Member states of the International Maritime Organization (IMO) must set stricter 2030 green targets as shipping has a major role to ensure the 1.5 degrees Celsius goals laid out in the 2015 Paris Agreement are met, according to ex-American presidential hopeful John Kerry.
He was speaking at Nor-Shipping’s Ocean Leadership Conference in Oslo, Norway, earlier this week and the issue will be up for discussion during the Maritime Environment Protection Committee meeting next week.
Kerry said both the public and private sectors had an unprecedented opportunity to bring the planet back from the brink of disaster.
“The shipping industry touches everything. Shipping has a global responsibility and I know you feel it,” he told 300 delegates at the biennial event.
Unless stricter green shipping targets are met by 2030, there can be no 2050 net zero, Kerry warned.
The US climate envoy told delegates that the 20s decade would be decisive for the planet.

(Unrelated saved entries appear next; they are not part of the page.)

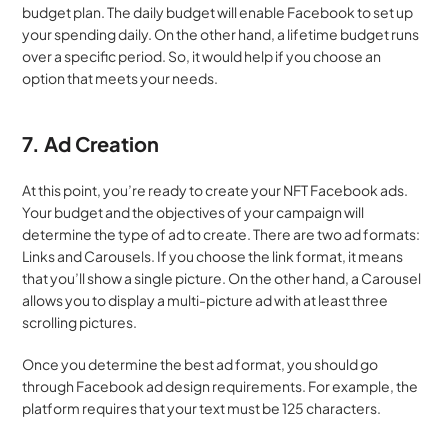
budget plan. The daily budget will enable Facebook to set up 
your spending daily. On the other hand, a lifetime budget runs 
over a specific period. So, it would help if you choose an 
option that meets your needs.
7. Ad Creation
At this point, you’re ready to create your NFT Facebook ads. 
Your budget and the objectives of your campaign will 
determine the type of ad to create. There are two ad formats: 
Links and Carousels. If you choose the link format, it means 
that you’ll show a single picture. On the other hand, a Carousel 
allows you to display a multi-picture ad with at least three 
scrolling pictures.
Once you determine the best ad format, you should go 
through Facebook ad design requirements. For example, the 
platform requires that your text must be 125 characters.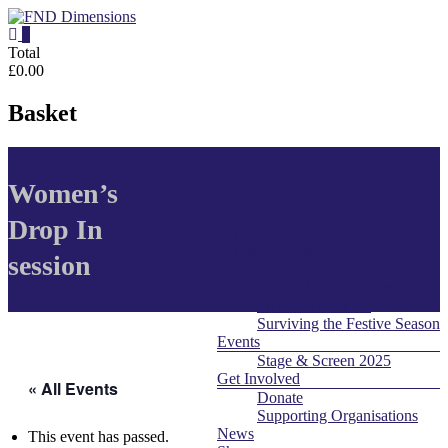
Skip
to
0
content
FND
Total
£0.00
Dimensions
Basket
FND
Dimensions
About Us
Menu
Website
Women’s
Contact
What is FND
Drop In
For Professionals
For Individuals
session
Self Support
External Support Services
FND Survival Kit
Surviving the Festive Season
Events
Stage & Screen 2025
Get Involved
« All Events
Donate
Supporting Organisations
News
This event has passed.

“We can win this fight,” he said. “It requires the same dedication as when the Liberty ships were built, three ships every second day.” This was a reference to American-made ships built on a mass scale during World War 2 to ensure supplies to the Allied efforts on numerous fronts at the height of the war.
“We’re in trouble, not trouble we can’t get out of, science is telling us what to do. The longer we leave it the harder and more expensive it will become. This is as large a crisis as any security threat in the world. It is also the greatest economic opportunity the world has ever known,” Kerry said.